A Fosdinovo troverete tracce anche di un'altra leggenda a sfondo amoroso avvolta nel mistero, di cui protagonista è piazza Matteotti. Una croce incisa sui mattoni del parapetto ci narra la storia di una donna, caduta da esso nel giorno di San Remigio, il 1 ottobre, durante la Seconda Guerra Mondiale. Questo, forse, sarebbe avvenuto a causa della colluttazione con un uomo, ma ancora più probabilmente la donna si suicidò per colpa di un amore non corrisposto.

1.

Terrazza panoramica

Vista dalla terrazza panoramica
Vista dalla terrazza panoramica

Tappa imperdibile nel giorno dedicato all'amore è la bellissima terrazza panoramica, posta alla fine della via principale, dalla quale si ha una vista che raggiunge le colline dietro La Spezia, Portovenere, Bocca di Magra, fino ad arrivare addirittura all'isola d'Elba, alla Gorgogna, la Capraia, la Corsica e Livorno. 

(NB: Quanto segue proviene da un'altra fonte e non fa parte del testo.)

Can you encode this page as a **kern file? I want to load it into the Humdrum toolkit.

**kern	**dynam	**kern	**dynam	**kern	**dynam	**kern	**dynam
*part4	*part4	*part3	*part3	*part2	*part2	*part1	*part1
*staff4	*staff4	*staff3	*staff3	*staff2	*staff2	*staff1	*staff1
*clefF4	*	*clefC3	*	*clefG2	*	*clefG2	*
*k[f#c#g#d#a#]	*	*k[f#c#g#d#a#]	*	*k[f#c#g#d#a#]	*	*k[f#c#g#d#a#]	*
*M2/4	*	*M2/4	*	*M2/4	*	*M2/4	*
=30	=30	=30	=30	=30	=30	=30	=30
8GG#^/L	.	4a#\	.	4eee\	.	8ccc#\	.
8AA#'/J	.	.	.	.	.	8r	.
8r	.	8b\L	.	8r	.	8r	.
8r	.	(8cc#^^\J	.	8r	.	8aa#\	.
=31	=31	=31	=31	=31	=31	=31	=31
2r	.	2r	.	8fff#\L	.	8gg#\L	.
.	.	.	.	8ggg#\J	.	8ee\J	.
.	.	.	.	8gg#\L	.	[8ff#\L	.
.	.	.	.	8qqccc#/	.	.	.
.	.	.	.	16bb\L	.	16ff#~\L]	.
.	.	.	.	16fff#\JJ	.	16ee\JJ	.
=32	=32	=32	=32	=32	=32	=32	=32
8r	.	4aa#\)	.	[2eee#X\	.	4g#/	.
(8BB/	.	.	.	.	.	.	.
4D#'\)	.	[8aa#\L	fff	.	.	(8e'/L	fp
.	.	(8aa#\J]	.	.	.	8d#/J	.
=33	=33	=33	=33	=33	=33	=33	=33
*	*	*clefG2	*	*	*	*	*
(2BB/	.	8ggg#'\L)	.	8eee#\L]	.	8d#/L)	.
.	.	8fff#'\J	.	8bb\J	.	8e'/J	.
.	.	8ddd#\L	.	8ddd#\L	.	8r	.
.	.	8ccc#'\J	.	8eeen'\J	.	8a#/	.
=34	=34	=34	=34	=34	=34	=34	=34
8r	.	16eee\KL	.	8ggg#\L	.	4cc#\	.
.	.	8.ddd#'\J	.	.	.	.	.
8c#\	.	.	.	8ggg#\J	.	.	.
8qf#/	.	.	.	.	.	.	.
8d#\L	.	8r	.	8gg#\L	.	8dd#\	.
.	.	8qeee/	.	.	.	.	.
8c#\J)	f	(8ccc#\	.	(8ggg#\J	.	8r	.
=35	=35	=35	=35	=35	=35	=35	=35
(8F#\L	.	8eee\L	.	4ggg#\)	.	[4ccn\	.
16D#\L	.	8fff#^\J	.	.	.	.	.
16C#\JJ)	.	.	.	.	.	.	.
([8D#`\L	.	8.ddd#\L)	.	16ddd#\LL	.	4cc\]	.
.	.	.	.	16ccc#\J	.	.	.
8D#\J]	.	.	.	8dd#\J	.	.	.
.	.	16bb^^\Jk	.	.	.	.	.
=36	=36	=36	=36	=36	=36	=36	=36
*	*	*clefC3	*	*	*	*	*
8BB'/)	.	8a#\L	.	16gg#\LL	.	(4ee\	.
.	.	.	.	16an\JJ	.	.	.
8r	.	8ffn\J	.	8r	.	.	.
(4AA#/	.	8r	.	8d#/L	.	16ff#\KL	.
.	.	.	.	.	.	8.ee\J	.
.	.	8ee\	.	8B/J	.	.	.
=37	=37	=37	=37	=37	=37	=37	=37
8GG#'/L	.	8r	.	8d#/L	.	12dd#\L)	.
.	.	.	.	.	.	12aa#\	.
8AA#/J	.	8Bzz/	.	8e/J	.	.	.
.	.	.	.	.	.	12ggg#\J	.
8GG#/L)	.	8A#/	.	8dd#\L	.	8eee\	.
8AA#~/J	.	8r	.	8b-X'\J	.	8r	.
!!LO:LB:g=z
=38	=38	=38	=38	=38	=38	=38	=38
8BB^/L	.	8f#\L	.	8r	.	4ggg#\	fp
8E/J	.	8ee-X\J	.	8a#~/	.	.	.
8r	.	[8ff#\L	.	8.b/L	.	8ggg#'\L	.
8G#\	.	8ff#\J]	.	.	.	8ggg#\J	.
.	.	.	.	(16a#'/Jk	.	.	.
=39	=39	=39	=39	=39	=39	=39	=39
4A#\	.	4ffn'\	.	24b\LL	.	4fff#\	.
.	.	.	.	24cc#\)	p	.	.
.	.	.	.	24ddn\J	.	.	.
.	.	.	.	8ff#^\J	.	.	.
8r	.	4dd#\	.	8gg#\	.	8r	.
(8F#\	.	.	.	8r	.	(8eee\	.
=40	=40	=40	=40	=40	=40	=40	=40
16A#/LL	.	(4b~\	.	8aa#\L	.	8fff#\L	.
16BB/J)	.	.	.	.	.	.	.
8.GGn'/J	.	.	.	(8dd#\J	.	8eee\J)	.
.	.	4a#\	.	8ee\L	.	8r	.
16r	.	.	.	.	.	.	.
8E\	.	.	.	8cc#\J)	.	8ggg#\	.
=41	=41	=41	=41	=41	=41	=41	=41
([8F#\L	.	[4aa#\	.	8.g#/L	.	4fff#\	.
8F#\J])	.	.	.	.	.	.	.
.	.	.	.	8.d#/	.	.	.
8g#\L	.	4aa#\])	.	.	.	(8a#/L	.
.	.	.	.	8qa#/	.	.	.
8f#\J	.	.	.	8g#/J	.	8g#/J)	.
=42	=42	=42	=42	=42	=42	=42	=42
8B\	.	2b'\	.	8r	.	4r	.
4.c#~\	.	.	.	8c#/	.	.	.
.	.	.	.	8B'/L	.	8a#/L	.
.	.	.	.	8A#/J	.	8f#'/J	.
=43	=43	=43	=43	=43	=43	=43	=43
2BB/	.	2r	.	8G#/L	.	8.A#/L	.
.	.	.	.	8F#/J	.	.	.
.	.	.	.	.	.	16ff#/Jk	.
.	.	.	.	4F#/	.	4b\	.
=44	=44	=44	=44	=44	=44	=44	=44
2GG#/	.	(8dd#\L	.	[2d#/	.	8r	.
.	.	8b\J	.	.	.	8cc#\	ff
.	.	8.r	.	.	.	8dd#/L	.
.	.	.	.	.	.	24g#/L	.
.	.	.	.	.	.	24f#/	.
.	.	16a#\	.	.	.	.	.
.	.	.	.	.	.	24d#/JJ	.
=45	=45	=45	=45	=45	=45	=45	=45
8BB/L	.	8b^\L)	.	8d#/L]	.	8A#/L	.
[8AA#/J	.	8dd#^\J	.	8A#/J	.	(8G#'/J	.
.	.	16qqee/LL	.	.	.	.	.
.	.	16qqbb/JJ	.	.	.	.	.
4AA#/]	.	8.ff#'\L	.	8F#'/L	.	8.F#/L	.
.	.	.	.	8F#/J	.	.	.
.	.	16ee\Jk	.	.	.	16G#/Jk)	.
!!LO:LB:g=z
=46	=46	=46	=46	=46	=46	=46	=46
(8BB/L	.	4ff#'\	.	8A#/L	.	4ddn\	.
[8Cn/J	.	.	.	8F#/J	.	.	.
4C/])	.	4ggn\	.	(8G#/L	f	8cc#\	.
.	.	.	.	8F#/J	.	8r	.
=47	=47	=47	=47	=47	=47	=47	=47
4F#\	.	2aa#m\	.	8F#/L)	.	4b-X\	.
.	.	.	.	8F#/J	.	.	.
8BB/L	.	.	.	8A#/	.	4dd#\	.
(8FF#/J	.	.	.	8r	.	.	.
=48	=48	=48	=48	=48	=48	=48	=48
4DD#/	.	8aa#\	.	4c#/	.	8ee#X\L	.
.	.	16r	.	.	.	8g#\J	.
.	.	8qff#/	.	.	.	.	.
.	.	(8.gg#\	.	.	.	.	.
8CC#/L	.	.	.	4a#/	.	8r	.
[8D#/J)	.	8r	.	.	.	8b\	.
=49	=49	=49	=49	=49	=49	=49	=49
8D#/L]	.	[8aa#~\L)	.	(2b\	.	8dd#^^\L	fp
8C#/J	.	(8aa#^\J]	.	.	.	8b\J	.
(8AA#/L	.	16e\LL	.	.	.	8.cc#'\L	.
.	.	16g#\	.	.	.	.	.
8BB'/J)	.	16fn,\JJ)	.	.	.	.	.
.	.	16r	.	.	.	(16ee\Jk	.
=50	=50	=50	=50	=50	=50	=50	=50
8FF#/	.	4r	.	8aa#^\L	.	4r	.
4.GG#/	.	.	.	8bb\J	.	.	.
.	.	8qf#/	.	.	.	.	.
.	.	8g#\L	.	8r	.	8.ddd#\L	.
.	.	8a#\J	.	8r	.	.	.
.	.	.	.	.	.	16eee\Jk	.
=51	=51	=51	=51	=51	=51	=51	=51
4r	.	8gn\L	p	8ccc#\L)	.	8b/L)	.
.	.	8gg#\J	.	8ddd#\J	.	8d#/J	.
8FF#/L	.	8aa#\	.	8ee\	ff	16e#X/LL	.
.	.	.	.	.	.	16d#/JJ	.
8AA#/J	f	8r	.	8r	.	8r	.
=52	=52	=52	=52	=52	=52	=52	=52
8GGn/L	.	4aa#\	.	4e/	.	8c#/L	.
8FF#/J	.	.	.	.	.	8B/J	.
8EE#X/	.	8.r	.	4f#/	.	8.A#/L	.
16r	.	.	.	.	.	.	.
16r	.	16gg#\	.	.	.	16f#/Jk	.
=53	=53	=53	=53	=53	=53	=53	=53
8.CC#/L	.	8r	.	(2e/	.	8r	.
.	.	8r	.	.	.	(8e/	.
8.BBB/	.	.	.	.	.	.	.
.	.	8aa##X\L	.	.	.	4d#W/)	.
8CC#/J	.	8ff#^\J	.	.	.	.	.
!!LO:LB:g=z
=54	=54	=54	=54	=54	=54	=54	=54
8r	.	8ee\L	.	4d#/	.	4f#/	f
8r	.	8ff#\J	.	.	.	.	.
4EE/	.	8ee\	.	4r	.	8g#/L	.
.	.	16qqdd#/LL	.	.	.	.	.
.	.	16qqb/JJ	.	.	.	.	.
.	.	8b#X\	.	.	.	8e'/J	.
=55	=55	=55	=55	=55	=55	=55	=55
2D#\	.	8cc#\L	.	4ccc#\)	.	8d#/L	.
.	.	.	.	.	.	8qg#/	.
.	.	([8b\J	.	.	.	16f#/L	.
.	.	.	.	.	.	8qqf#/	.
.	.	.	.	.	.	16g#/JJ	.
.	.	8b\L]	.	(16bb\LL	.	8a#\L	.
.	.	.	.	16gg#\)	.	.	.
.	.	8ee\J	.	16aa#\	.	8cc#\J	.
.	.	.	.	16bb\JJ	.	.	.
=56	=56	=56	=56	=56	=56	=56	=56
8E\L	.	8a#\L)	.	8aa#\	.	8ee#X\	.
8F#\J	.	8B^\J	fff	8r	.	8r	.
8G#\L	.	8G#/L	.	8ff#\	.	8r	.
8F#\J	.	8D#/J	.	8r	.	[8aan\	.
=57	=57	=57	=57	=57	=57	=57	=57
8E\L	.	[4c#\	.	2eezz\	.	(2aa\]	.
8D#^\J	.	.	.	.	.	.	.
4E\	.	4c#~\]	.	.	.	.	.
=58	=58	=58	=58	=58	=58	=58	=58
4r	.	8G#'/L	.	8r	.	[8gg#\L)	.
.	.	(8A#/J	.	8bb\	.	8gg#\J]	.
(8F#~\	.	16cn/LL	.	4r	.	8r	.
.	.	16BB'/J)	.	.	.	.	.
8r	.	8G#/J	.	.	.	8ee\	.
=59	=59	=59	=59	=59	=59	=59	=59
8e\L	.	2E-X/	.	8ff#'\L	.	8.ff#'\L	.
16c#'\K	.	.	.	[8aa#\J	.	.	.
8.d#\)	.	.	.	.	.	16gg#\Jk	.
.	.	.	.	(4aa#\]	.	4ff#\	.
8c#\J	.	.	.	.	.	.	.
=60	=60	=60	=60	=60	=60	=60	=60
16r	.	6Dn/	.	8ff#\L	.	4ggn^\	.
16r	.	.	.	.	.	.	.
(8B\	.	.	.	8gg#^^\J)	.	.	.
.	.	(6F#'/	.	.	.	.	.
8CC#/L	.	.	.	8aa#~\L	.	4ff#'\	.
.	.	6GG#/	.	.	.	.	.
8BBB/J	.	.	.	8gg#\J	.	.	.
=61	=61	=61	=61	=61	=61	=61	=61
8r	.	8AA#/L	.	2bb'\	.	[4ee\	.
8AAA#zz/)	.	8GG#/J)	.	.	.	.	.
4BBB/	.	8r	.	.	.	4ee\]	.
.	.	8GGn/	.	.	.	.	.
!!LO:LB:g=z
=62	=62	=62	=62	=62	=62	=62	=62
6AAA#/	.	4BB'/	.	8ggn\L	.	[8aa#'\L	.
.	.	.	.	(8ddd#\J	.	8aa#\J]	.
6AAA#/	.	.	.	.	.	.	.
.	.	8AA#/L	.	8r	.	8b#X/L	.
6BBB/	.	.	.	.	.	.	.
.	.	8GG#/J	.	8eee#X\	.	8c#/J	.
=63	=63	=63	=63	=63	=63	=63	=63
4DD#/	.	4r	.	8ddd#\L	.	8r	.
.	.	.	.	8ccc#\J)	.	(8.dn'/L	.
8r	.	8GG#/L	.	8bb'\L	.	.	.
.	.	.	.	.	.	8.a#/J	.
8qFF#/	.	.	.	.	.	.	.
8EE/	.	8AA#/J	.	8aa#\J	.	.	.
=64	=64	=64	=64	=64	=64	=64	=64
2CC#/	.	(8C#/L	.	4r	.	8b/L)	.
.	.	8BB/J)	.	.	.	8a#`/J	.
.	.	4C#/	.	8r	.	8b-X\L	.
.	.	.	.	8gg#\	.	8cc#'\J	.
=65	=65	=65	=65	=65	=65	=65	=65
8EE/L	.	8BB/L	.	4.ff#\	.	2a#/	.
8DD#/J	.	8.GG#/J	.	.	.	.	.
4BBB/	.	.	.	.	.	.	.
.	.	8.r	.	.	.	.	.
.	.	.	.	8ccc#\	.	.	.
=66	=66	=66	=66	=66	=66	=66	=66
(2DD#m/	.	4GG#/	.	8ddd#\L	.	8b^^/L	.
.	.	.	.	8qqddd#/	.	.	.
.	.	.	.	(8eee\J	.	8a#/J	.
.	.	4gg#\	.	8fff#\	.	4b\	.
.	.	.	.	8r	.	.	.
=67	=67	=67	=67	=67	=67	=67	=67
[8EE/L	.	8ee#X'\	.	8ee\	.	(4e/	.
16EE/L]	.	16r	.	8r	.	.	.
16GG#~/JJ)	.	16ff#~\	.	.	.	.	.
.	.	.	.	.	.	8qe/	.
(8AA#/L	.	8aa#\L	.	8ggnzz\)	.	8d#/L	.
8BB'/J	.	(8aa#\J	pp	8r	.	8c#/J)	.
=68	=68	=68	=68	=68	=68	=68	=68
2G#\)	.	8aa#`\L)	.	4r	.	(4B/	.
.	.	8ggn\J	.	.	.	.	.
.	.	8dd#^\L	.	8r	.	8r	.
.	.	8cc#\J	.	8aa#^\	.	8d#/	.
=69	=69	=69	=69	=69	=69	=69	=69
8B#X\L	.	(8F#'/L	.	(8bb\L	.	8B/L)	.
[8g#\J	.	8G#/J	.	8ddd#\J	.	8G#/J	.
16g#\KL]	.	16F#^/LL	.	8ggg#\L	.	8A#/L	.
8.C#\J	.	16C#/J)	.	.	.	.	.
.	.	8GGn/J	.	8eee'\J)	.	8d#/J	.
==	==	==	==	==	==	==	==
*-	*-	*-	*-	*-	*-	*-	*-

Quella che può sembrare una comune terrazza, sono in realtà le antiche mura della città, lungo le quali si possono incontrare anche le torri quadrangolari, crollate nel primo novecento e la Porta di Sotto, ingresso meridionale del paese.

1.

Degustazioni di prodotti tipici e vini locali

Vini Colli di Luni DOC
Vini Colli di Luni DOC

I versanti affacciati sul mare ci regalano alcuni dei prodotti più pregiati e conosciuti di Fosdinovo. Qui, dove la vite, gli ulivi e la macchia mediterranea crescono rigogliose, si producono un olio extravergine di oliva di alta qualità ed eccellenti vini.

Una tappa culinaria imperdibile infatti sono senza dubbio il castello e le cantine fosdinovesi, famosa zona di produzione dei vini Colli di Luni DOP (bianco e rosso), tra i quali il fresco e profumato Vermentino.

1.

Le altre bellezze del borgo

La facciata dell'Oratorio dei Bianchi
La facciata dell'Oratorio dei Bianchi

Quelli appena citati sono senza dubbio i luoghi più suggestivi e affascinanti che potrete venire ad ammirare a Fosdinovo il 14 febbraio, ma le meraviglie che la cittadina racchiude non finiscono qui. 

Attraverso la Porta di Sopra entriamo nel borgo e incontriamo Torre Malaspina, sede dell’Ufficio informazioni turistiche e dell’importante esposizione archeologica (visitabile su richiesta) realizzata anche con i reperti di grande prestigio e significato rinvenuti durante gli scavi della necropoli ligure-apuana di Pulica. Il percorso prosegue verso piazza Sauxillanges, per raggiungere l’imponente castello. 

Se ci incamminiamo verso via Papiriana, la via principale, vediamo un edificio che nasce fra 1761 e 1769 come teatro di corte. Si giunge poi all’oratorio della confraternita “dei Rossi”, con l’altare policromo del Settecento, e vicino, quello della confraternita “dei Bianchi”, dalla facciata interamente in marmo bianco di Carrara. I due oratori sono chiamati comunemente così per il colore delle cappe indossate dai confratelli.

Adiacenti ad essi, è interessante visitare la chiesa parrocchiale di san Remigio, cui all'interno è custodito il sepolcro di Galeotto Malaspina e la statua del santo che dà il nome alla chiesa.